*** Opening of PROVIDED DATA ***

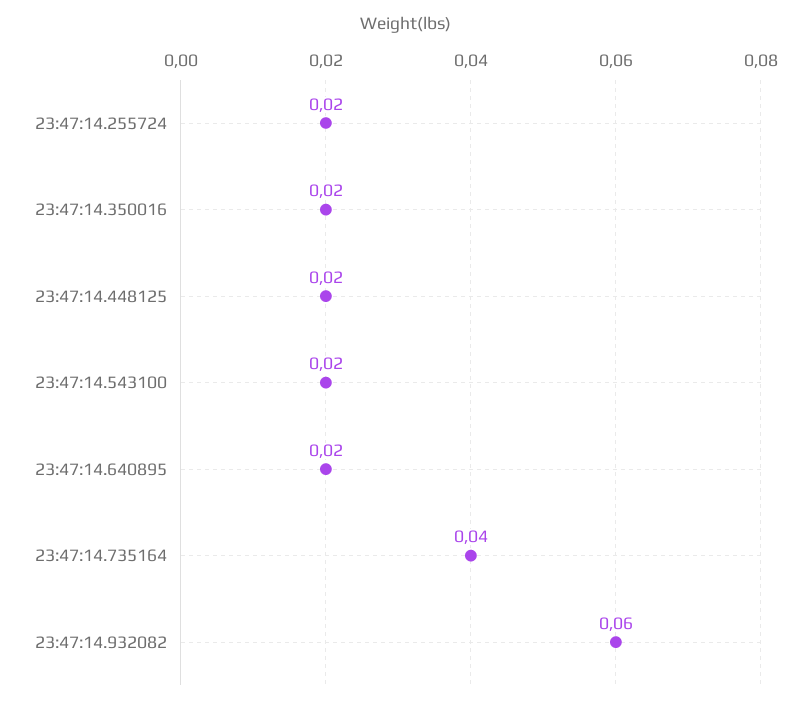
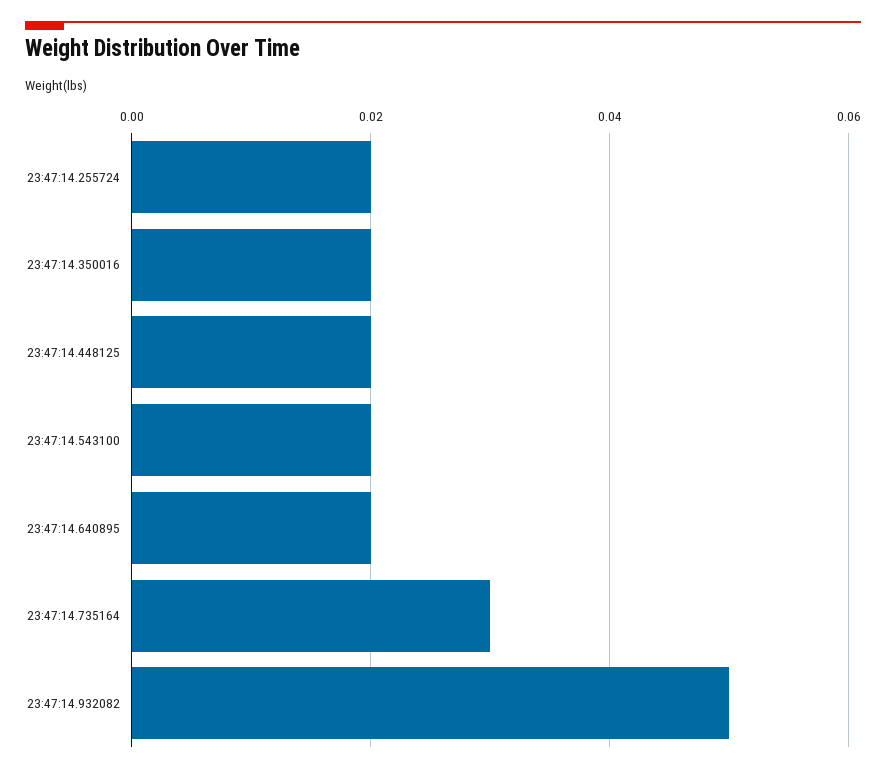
23:47:14.735164: 0.04 -> 0.03
23:47:14.932082: 0.06 -> 0.05

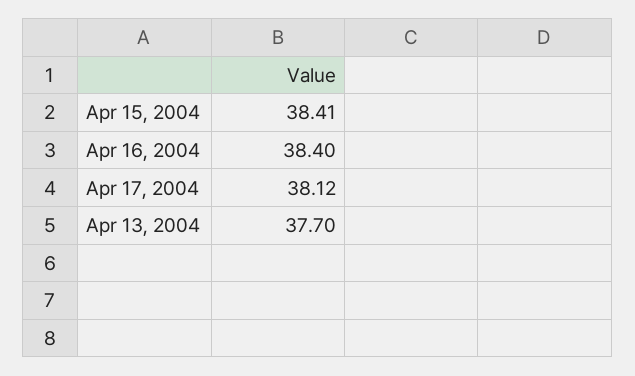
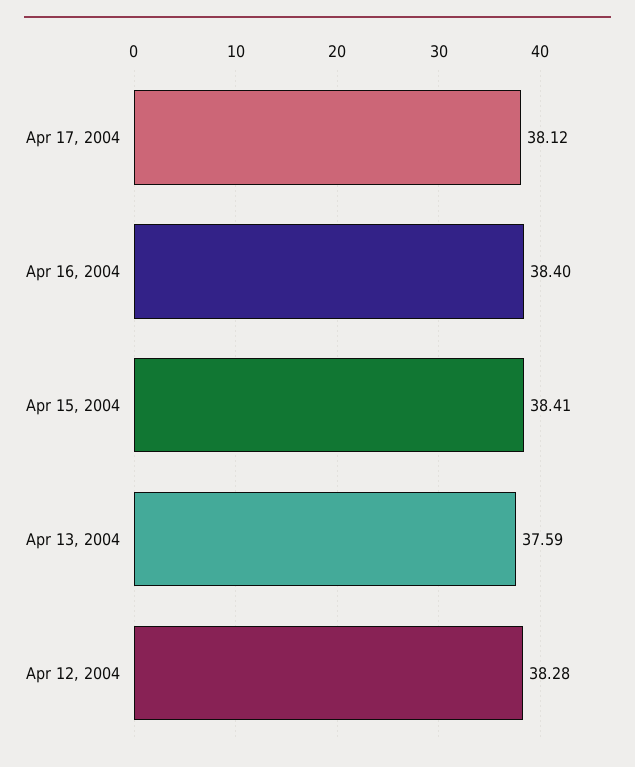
Apr 13, 2004: 37.7 -> 37.59
Apr 12, 2004: none -> 38.28

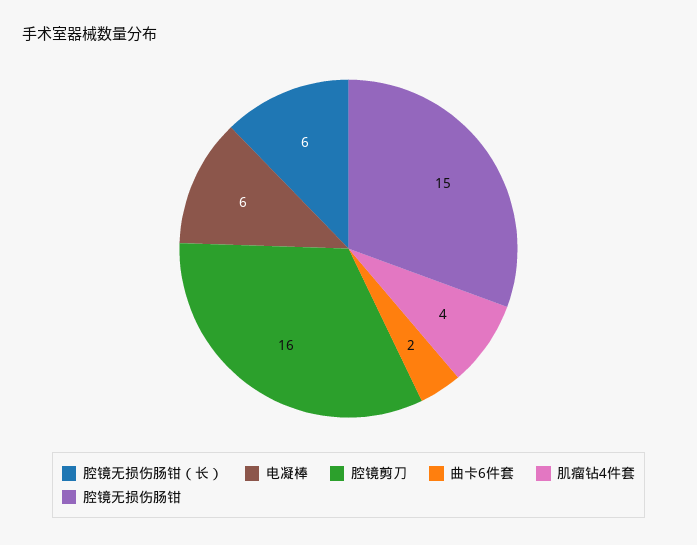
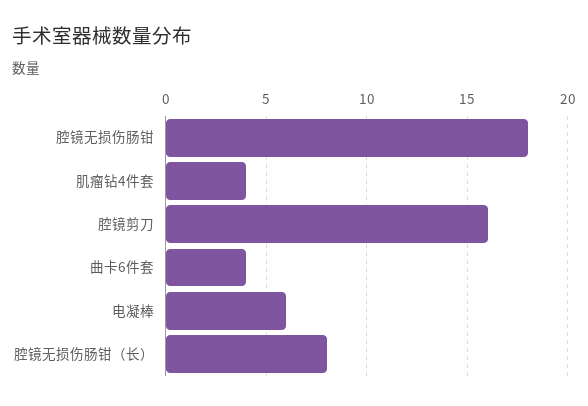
腔镜无损伤肠钳（长）: 6 -> 8
曲卡6件套: 2 -> 4
腔镜无损伤肠钳: 15 -> 18

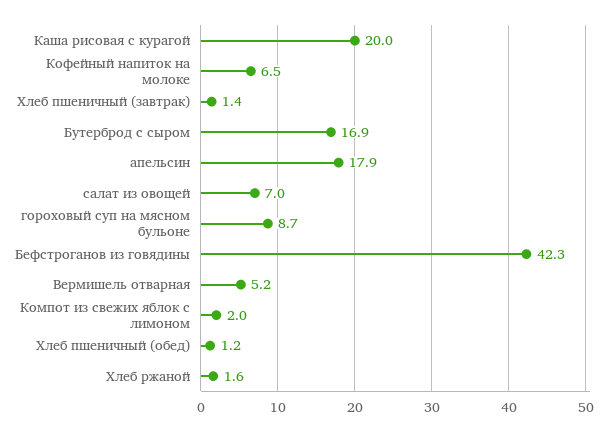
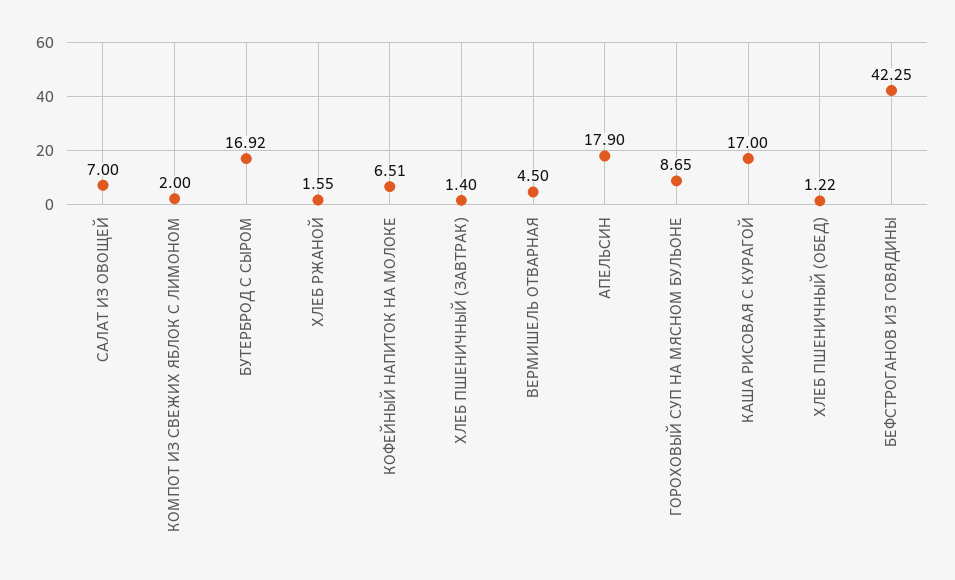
Каша рисовая с курагой: 20 -> 17
Вермишель отварная: 5.2 -> 4.5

*** Close of PROVIDED DATA ***

» TRY IT
Going from the line holding "23:47:14.932082: 0.06 -> 0.05" to the last line of the data above, reproduce every line exactly, both included, with the pictures omitted.

» OUTPUT OF THE TASK
23:47:14.932082: 0.06 -> 0.05

Apr 13, 2004: 37.7 -> 37.59
Apr 12, 2004: none -> 38.28

腔镜无损伤肠钳（长）: 6 -> 8
曲卡6件套: 2 -> 4
腔镜无损伤肠钳: 15 -> 18

Каша рисовая с курагой: 20 -> 17
Вермишель отварная: 5.2 -> 4.5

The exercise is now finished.